GCF of 25 and 14

The greatest common factor of 25 and 14 is 1. The largest divisor of two or more numbers is called the GCF of the number. If two numbers are co-prime, they have no common factors other than 1, so their GCF is 1.

The GCF of two numbers cannot be negative because divisors are always positive.

To find the GCF of 25 and 14, a few methods are described below 

• Listing Factors
   
• Prime Factorization
   
• Long Division Method / by Euclidean Algorithm

Steps to find the GCF of 25 and 14 using the listing of factors:

Step 1: Firstly, list the factors of each number

Factors of 25 = 1, 5, 25.

Factors of 14 = 1, 2, 7, 14.

Step 2: Now, identify the common factors of them Common factor of 25 and 14: 1.

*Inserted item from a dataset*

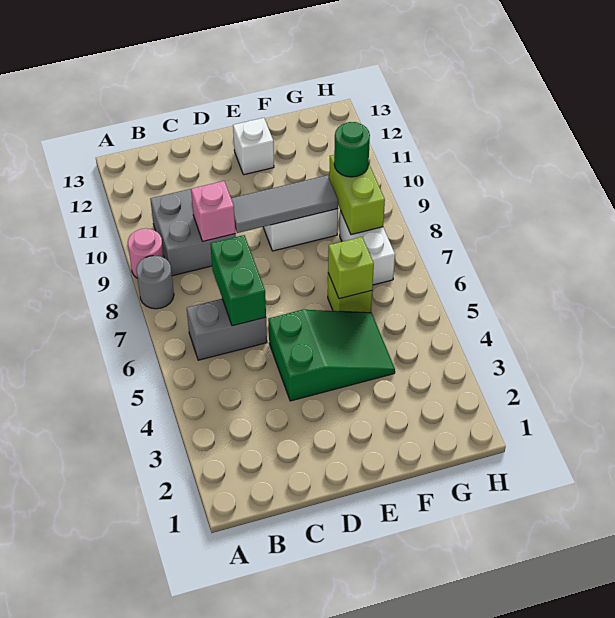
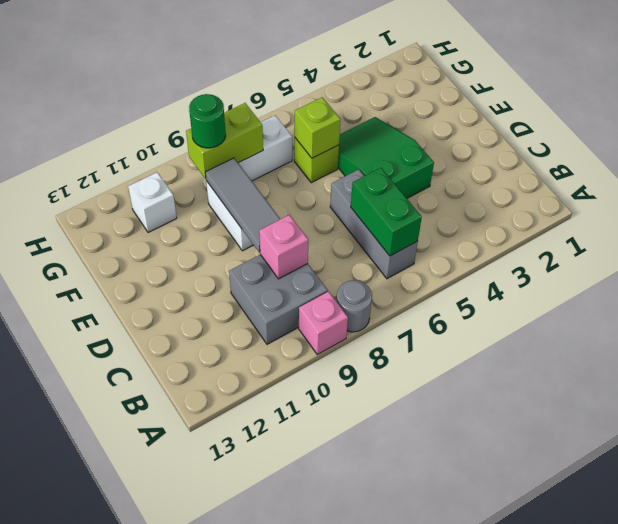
pink 1x1 round brick [128,228,164,278] -> pink 1x1 brick [299,292,348,355]
grey 1x2 brick [187,299,267,360] -> grey 1x3 brick [330,169,418,279]
green 1x2 brick [210,235,266,326] -> green 1x2 brick turned to [351,168,422,256]
white 1x1 brick [233,118,274,175] -> white 1x1 brick moved to [128,172,177,233]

Step 3: Choose the largest factor The largest factor that both numbers have is 1.

The GCF of 25 and 14 is 1.

To find the GCF of 25 and 14 using the Prime Factorization Method, follow these steps:

Step 1: Find the prime factors of each number

Prime Factors of 25: 25 = 5 x 5 = 5²

Prime Factors of 14: 14 = 2 x 7

Step 2: Now, identify the common prime factors There are no common prime factors.

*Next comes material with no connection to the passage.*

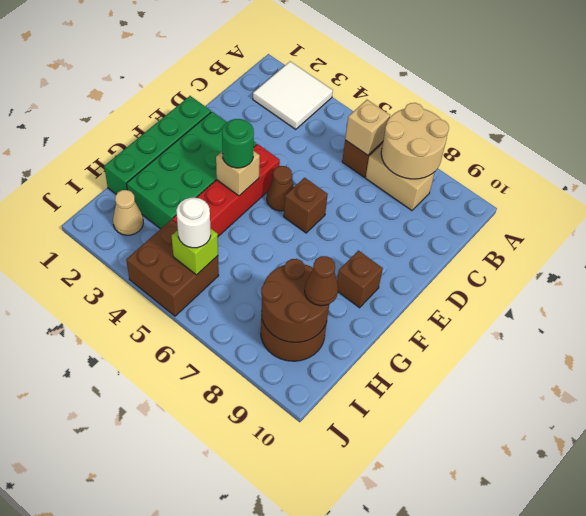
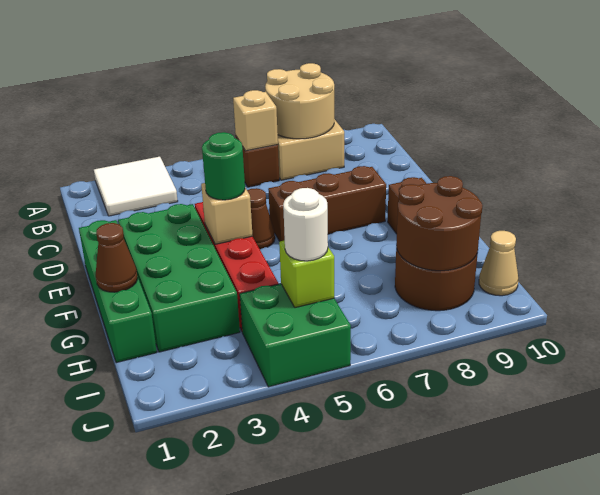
brown 1x1 brick [284,178,328,233] -> brown 1x3 brick [268,166,386,241]
brown 1x1 cone [305,256,338,306] -> brown 1x1 cone moved to [96,223,138,292]
tan 1x1 cone [113,190,143,235] -> tan 1x1 cone moved to [479,231,518,296]
brown 2x2 brick [126,220,219,316] -> green 2x2 brick [240,284,351,387]

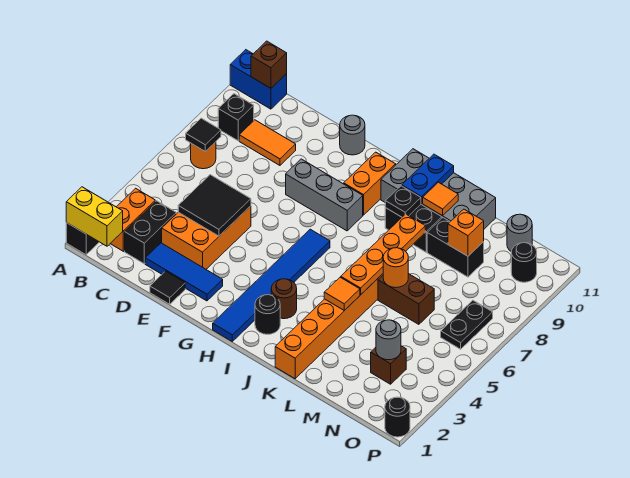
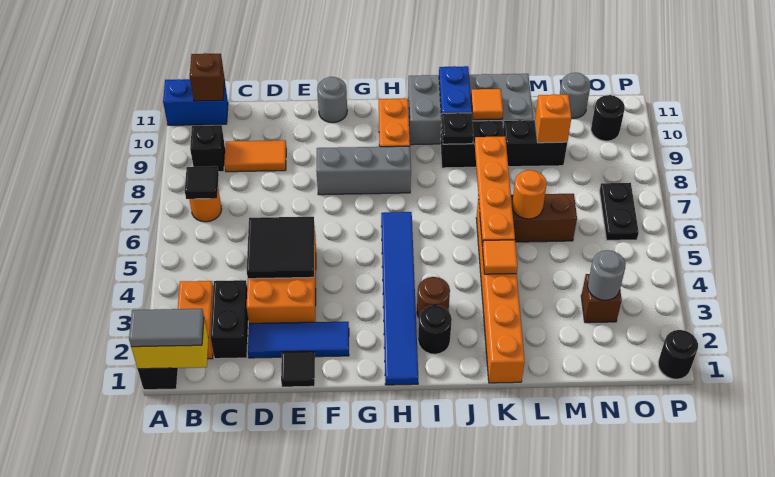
none -> grey 1x2 tile [129,309,204,347]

Step 3: The GCF is the product of the common prime factors Since there are no common prime factors, the GCF is 1.

The Greatest Common Factor of 25 and 14 is 1.

Find the GCF of 25 and 14 using the division method or Euclidean Algorithm Method. Follow these steps:

Step 1: First, divide the larger number by the smaller number

Here, divide 25 by 14 25 ÷ 14 = 1 (quotient),

The remainder is calculated as 25 − (14×1) = 11

The remainder is 11, not zero, so continue the process

Step 2: Now divide the previous divisor (14) by the previous remainder (11)

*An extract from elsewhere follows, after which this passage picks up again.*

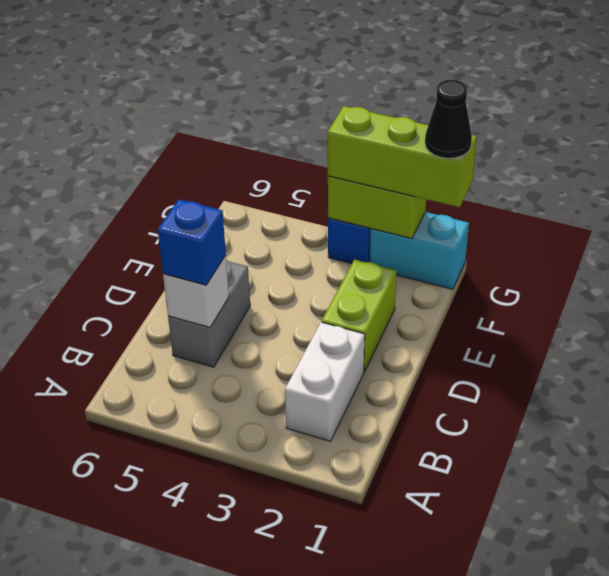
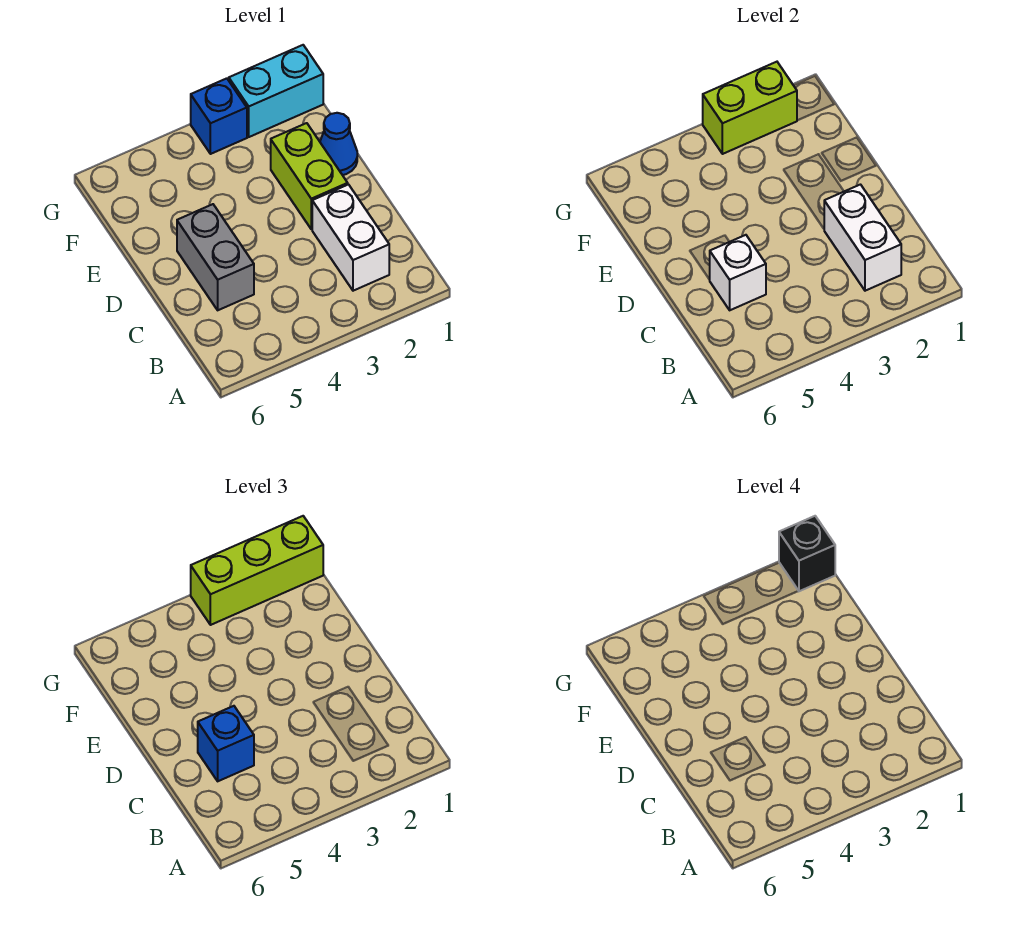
none -> white 1x2 brick [824,185,901,291]
none -> blue 1x1 cone [320,113,357,175]
black 1x1 cone [425,80,472,158] -> black 1x1 brick [779,516,835,591]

Divide 14 by 11 14 ÷ 11 = 1 (quotient), remainder = 14 − (11×1) = 3

Step 3: Divide the previous divisor (11) by the new remainder (3) 11 ÷ 3 = 3 (quotient), remainder = 11 − (3×3) = 2

Step 4: Divide 3 by 2 3 ÷ 2 = 1 (quotient), remainder = 3 − (2×1) = 1

Step 5: Divide 2 by 1 2 ÷ 1 = 2 (quotient), remainder = 2 − (1×2) = 0

The remainder is zero, so the divisor will become the GCF.

The GCF of 25 and 14 is 1.

• Factors: Factors are numbers that divide the target number completely. For example, the factors of 14 are 1, 2, 7, and 14.

• Multiple: Multiples are the products we get by multiplying a given number by another. For example, the multiples of 5 are 5, 10, 15, 20, and so on.

• Prime Factors: These are the factors of a number that are prime numbers and divide the given number completely. For example, the prime factors of 25 are 5 and 5.

• Remainder: The value left after division when the number cannot be divided evenly. For example, when 14 is divided by 5, the remainder is 4 and the quotient is 2.

• LCM: The smallest common multiple of two or more numbers is termed LCM. For example, the LCM of 25 and 14 is 350.

• GCF: The largest factor that commonly divides two or more numbers. For example, the GCF of 25 and 14 is 1, as it is their largest common factor that divides the numbers completely.